Aim of the exercise: With the pictures omitted, write out the entries that follow exactly as they stand.

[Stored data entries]
☆ ☆ ☆ ☆ ☆

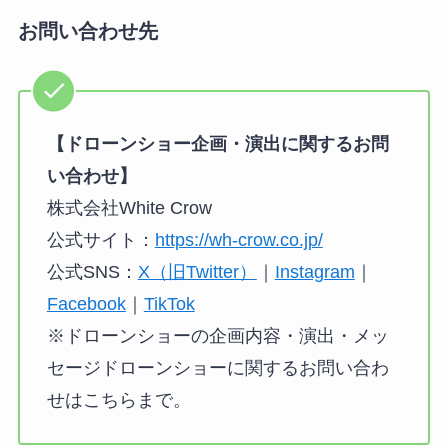
お問い合わせ先
【ドローンショー企画・演出に関するお問
い合わせ】
株式会社White Crow
公式サイト：
https://wh-crow.co.jp/
公式SNS：
X（旧Twitter）
｜
Instagram
｜
Facebook
｜
TikTok
※ドローンショーの企画内容・演出・メッ
セージドローンショーに関するお問い合わ
せはこちらまで。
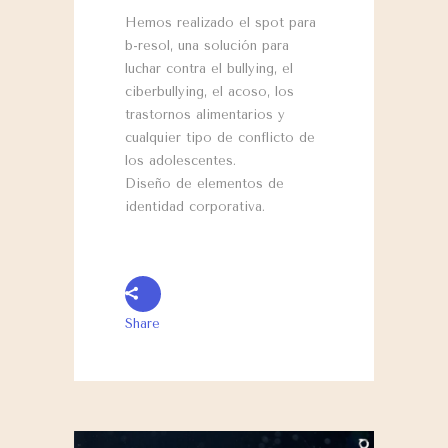
Hemos realizado el spot para
b-resol, una solución para
luchar contra el bullying, el
ciberbullying, el acoso, los
trastornos alimentarios y
cualquier tipo de conflicto de
los adolescentes.
Diseño de elementos de
identidad corporativa.
Share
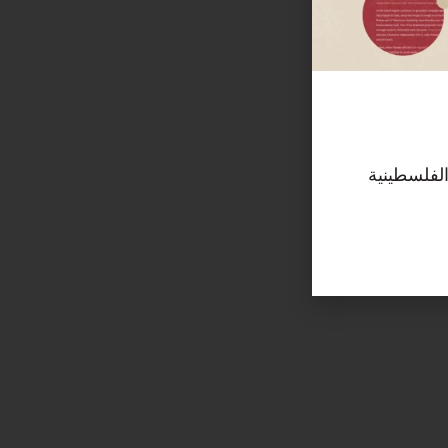
الفلسطينية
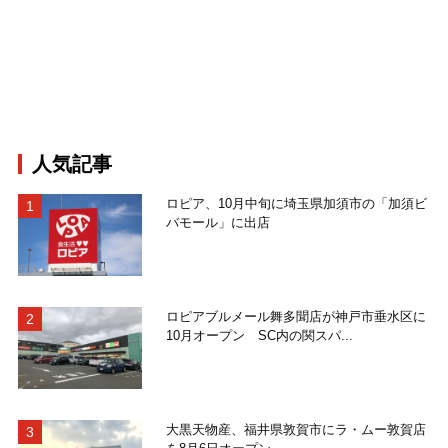
人気記事
ロピア、10月中旬に埼玉県加須市の「加須ビ
バモール」に出店
ロピアブルメール舞多聞店が神戸市垂水区に
10月オープン SC内の関スパ...
大黒天物産、福井県敦賀市にラ・ムー敦賀店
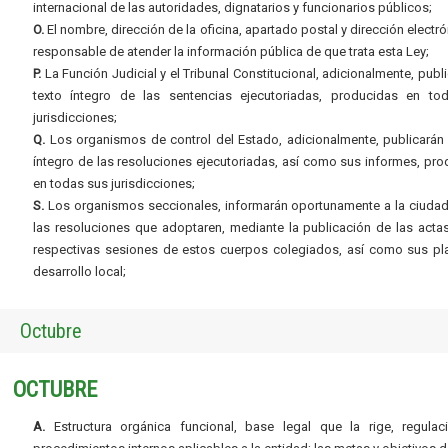
internacional de las autoridades, dignatarios y funcionarios públicos;
O.
El nombre, dirección de la oficina, apartado postal y dirección electró
responsable de atender la información pública de que trata esta Ley;
P.
La Función Judicial y el Tribunal Constitucional, adicionalmente, publi
texto íntegro de las sentencias ejecutoriadas, producidas en to
jurisdicciones;
Q.
Los organismos de control del Estado, adicionalmente, publicarán 
íntegro de las resoluciones ejecutoriadas, así como sus informes, pr
en todas sus jurisdicciones;
S.
Los organismos seccionales, informarán oportunamente a la ciudad
las resoluciones que adoptaren, mediante la publicación de las acta
respectivas sesiones de estos cuerpos colegiados, así como sus pl
desarrollo local;
Octubre
OCTUBRE
A.
Estructura orgánica funcional, base legal que la rige, regulac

☆ ☆ ☆ ☆ ☆

Written reply:
お問い合わせ先
【ドローンショー企画・演出に関するお問
い合わせ】
株式会社White Crow
公式サイト：
https://wh-crow.co.jp/
公式SNS：
X（旧Twitter）
｜
Instagram
｜
Facebook
｜
TikTok
※ドローンショーの企画内容・演出・メッ
セージドローンショーに関するお問い合わ
せはこちらまで。
Hemos realizado el spot para
b-resol, una solución para
luchar contra el bullying, el
ciberbullying, el acoso, los
trastornos alimentarios y
cualquier tipo de conflicto de
los adolescentes.
Diseño de elementos de
identidad corporativa.
Share
الفلسطينية
人気記事
ロピア、10月中旬に埼玉県加須市の「加須ビ
バモール」に出店
ロピアブルメール舞多聞店が神戸市垂水区に
10月オープン SC内の関スパ...
大黒天物産、福井県敦賀市にラ・ムー敦賀店
internacional de las autoridades, dignatarios y funcionarios públicos;
O.
El nombre, dirección de la oficina, apartado postal y dirección electró
responsable de atender la información pública de que trata esta Ley;
P.
La Función Judicial y el Tribunal Constitucional, adicionalmente, publi
texto íntegro de las sentencias ejecutoriadas, producidas en to
jurisdicciones;
Q.
Los organismos de control del Estado, adicionalmente, publicarán 
íntegro de las resoluciones ejecutoriadas, así como sus informes, pr
en todas sus jurisdicciones;
S.
Los organismos seccionales, informarán oportunamente a la ciudad
las resoluciones que adoptaren, mediante la publicación de las acta
respectivas sesiones de estos cuerpos colegiados, así como sus pl
desarrollo local;
Octubre
OCTUBRE
A.
Estructura orgánica funcional, base legal que la rige, regulac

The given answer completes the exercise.